> Request
The required output is the line that contains "DS-2CD5026G0-AP 2МП +" through the last line of the data, retyped verbatim and with nothing added.

> Dataset entries
......

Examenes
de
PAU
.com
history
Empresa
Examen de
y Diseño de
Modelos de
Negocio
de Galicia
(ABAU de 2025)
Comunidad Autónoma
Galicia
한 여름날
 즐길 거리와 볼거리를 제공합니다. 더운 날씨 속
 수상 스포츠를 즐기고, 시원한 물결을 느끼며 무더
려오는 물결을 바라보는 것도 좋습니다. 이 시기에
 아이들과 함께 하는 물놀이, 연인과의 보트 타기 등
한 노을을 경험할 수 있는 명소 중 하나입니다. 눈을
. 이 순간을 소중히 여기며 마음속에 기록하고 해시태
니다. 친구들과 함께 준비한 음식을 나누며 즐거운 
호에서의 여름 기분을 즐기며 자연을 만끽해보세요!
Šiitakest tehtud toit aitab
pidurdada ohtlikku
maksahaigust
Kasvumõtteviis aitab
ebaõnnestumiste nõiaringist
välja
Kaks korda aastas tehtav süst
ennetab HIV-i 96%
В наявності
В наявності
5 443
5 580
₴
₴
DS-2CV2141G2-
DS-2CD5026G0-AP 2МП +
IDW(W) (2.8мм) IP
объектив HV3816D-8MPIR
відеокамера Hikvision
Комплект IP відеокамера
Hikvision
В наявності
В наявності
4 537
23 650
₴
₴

......

> Expected output
DS-2CD5026G0-AP 2МП +
IDW(W) (2.8мм) IP
объектив HV3816D-8MPIR
відеокамера Hikvision
Комплект IP відеокамера
Hikvision
В наявності
В наявності
4 537
23 650
₴
₴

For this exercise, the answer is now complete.